PROVIDED RECORDS START

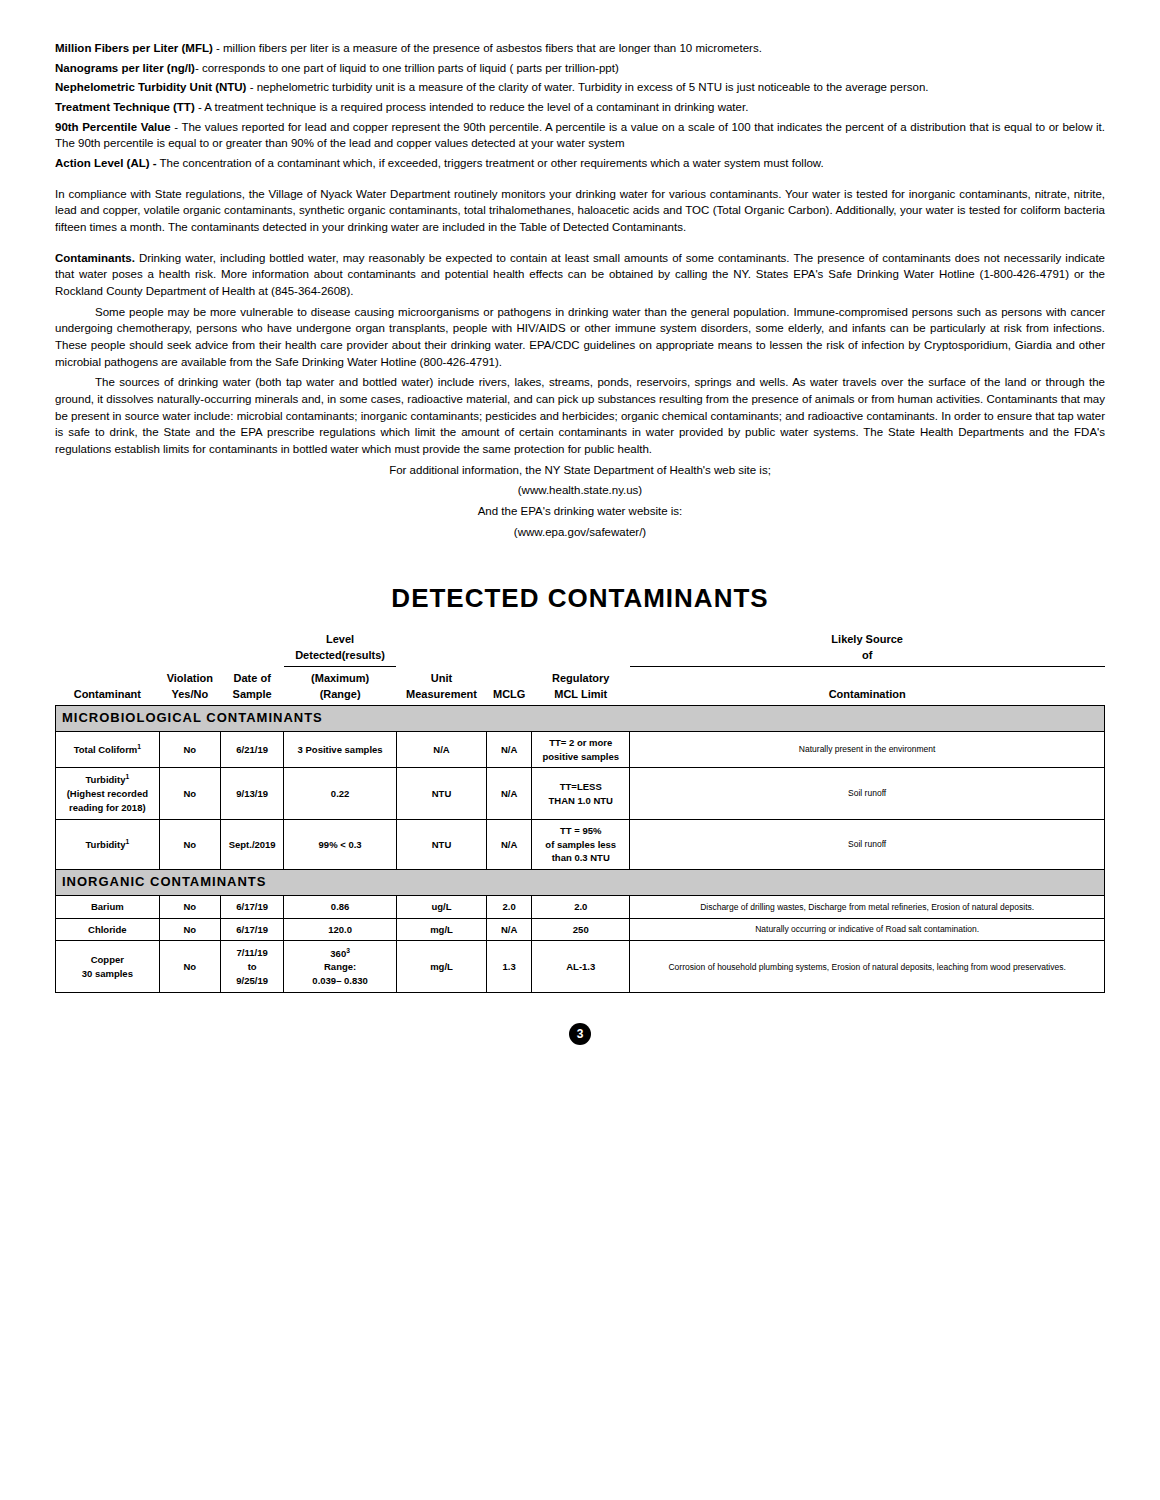Million Fibers per Liter (MFL) - million fibers per liter is a measure of the presence of asbestos fibers that are longer than 10 micrometers.
Nanograms per liter (ng/l)- corresponds to one part of liquid to one trillion parts of liquid ( parts per trillion-ppt)
Nephelometric Turbidity Unit (NTU) - nephelometric turbidity unit is a measure of the clarity of water. Turbidity in excess of 5 NTU is just noticeable to the average person.
Treatment Technique (TT) - A treatment technique is a required process intended to reduce the level of a contaminant in drinking water.
90th Percentile Value - The values reported for lead and copper represent the 90th percentile. A percentile is a value on a scale of 100 that indicates the percent of a distribution that is equal to or below it. The 90th percentile is equal to or greater than 90% of the lead and copper values detected at your water system
Action Level (AL) - The concentration of a contaminant which, if exceeded, triggers treatment or other requirements which a water system must follow.
In compliance with State regulations, the Village of Nyack Water Department routinely monitors your drinking water for various contaminants. Your water is tested for inorganic contaminants, nitrate, nitrite, lead and copper, volatile organic contaminants, synthetic organic contaminants, total trihalomethanes, haloacetic acids and TOC (Total Organic Carbon). Additionally, your water is tested for coliform bacteria fifteen times a month. The contaminants detected in your drinking water are included in the Table of Detected Contaminants.
Contaminants. Drinking water, including bottled water, may reasonably be expected to contain at least small amounts of some contaminants. The presence of contaminants does not necessarily indicate that water poses a health risk. More information about contaminants and potential health effects can be obtained by calling the NY. States EPA's Safe Drinking Water Hotline (1-800-426-4791) or the Rockland County Department of Health at (845-364-2608).
Some people may be more vulnerable to disease causing microorganisms or pathogens in drinking water than the general population. Immune-compromised persons such as persons with cancer undergoing chemotherapy, persons who have undergone organ transplants, people with HIV/AIDS or other immune system disorders, some elderly, and infants can be particularly at risk from infections. These people should seek advice from their health care provider about their drinking water. EPA/CDC guidelines on appropriate means to lessen the risk of infection by Cryptosporidium, Giardia and other microbial pathogens are available from the Safe Drinking Water Hotline (800-426-4791).
The sources of drinking water (both tap water and bottled water) include rivers, lakes, streams, ponds, reservoirs, springs and wells. As water travels over the surface of the land or through the ground, it dissolves naturally-occurring minerals and, in some cases, radioactive material, and can pick up substances resulting from the presence of animals or from human activities. Contaminants that may be present in source water include: microbial contaminants; inorganic contaminants; pesticides and herbicides; organic chemical contaminants; and radioactive contaminants. In order to ensure that tap water is safe to drink, the State and the EPA prescribe regulations which limit the amount of certain contaminants in water provided by public water systems. The State Health Departments and the FDA's regulations establish limits for contaminants in bottled water which must provide the same protection for public health.
For additional information, the NY State Department of Health's web site is;
(www.health.state.ny.us)
And the EPA's drinking water website is:
(www.epa.gov/safewater/)
DETECTED CONTAMINANTS
| | | | Level Detected(results) | | | | Likely Source of |
| --- | --- | --- | --- | --- | --- | --- | --- |
| Contaminant | Violation Yes/No | Date of Sample | (Maximum) (Range) | Unit Measurement | MCLG | Regulatory MCL Limit | Contamination |
| MICROBIOLOGICAL CONTAMINANTS |
| Total Coliform 1 | No | 6/21/19 | 3 Positive samples | N/A | N/A | TT= 2 or more positive samples | Naturally present in the environment |
| Turbidity 1 (Highest recorded reading for 2018) | No | 9/13/19 | 0.22 | NTU | N/A | TT=LESS THAN 1.0 NTU | Soil runoff |
| Turbidity 1 | No | Sept./2019 | 99% < 0.3 | NTU | N/A | TT = 95% of samples less than 0.3 NTU | Soil runoff |
| INORGANIC CONTAMINANTS |
| Barium | No | 6/17/19 | 0.86 | ug/L | 2.0 | 2.0 | Discharge of drilling wastes, Discharge from metal refineries, Erosion of natural deposits. |
| Chloride | No | 6/17/19 | 120.0 | mg/L | N/A | 250 | Naturally occurring or indicative of Road salt contamination. |
| Copper 30 samples | No | 7/11/19 to 9/25/19 | 360 3 Range: 0.039– 0.830 | mg/L | 1.3 | AL-1.3 | Corrosion of household plumbing systems, Erosion of natural deposits, leaching from wood preservatives. |
3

PROVIDED RECORDS END

EXERCISE INSTRUCTIONS: Go through the records and gather the lines that hold "from".

OUTPUT BELOW:
Some people may be more vulnerable to disease causing microorganisms or pathogens in drinking water than the general population. Immune-compromised persons such as persons with cancer undergoing chemotherapy, persons who have undergone organ transplants, people with HIV/AIDS or other immune system disorders, some elderly, and infants can be particularly at risk from infections. These people should seek advice from their health care provider about their drinking water. EPA/CDC guidelines on appropriate means to lessen the risk of infection by Cryptosporidium, Giardia and other microbial pathogens are available from the Safe Drinking Water Hotline (800-426-4791).
The sources of drinking water (both tap water and bottled water) include rivers, lakes, streams, ponds, reservoirs, springs and wells. As water travels over the surface of the land or through the ground, it dissolves naturally-occurring minerals and, in some cases, radioactive material, and can pick up substances resulting from the presence of animals or from human activities. Contaminants that may be present in source water include: microbial contaminants; inorganic contaminants; pesticides and herbicides; organic chemical contaminants; and radioactive contaminants. In order to ensure that tap water is safe to drink, the State and the EPA prescribe regulations which limit the amount of certain contaminants in water provided by public water systems. The State Health Departments and the FDA's regulations establish limits for contaminants in bottled water which must provide the same protection for public health.
| Barium | No | 6/17/19 | 0.86 | ug/L | 2.0 | 2.0 | Discharge of drilling wastes, Discharge from metal refineries, Erosion of natural deposits. |
| Copper 30 samples | No | 7/11/19 to 9/25/19 | 360 3 Range: 0.039– 0.830 | mg/L | 1.3 | AL-1.3 | Corrosion of household plumbing systems, Erosion of natural deposits, leaching from wood preservatives. |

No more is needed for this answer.